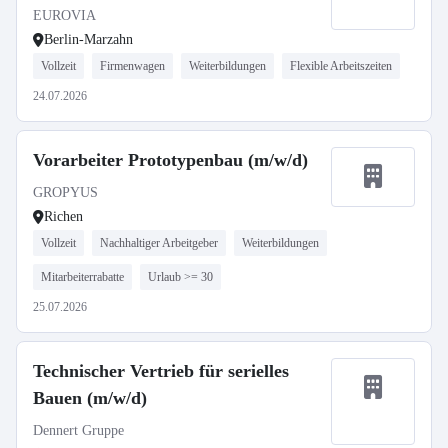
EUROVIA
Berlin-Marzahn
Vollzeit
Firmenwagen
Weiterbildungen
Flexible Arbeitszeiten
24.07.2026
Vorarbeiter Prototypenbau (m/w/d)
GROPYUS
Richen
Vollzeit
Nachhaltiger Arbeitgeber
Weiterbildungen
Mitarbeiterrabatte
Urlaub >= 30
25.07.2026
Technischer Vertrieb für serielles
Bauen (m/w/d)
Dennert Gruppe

----------------------------------------

Exactly as written, give the entries above again, with no images.

EUROVIA
Berlin-Marzahn
Vollzeit
Firmenwagen
Weiterbildungen
Flexible Arbeitszeiten
24.07.2026
Vorarbeiter Prototypenbau (m/w/d)
GROPYUS
Richen
Vollzeit
Nachhaltiger Arbeitgeber
Weiterbildungen
Mitarbeiterrabatte
Urlaub >= 30
25.07.2026
Technischer Vertrieb für serielles
Bauen (m/w/d)
Dennert Gruppe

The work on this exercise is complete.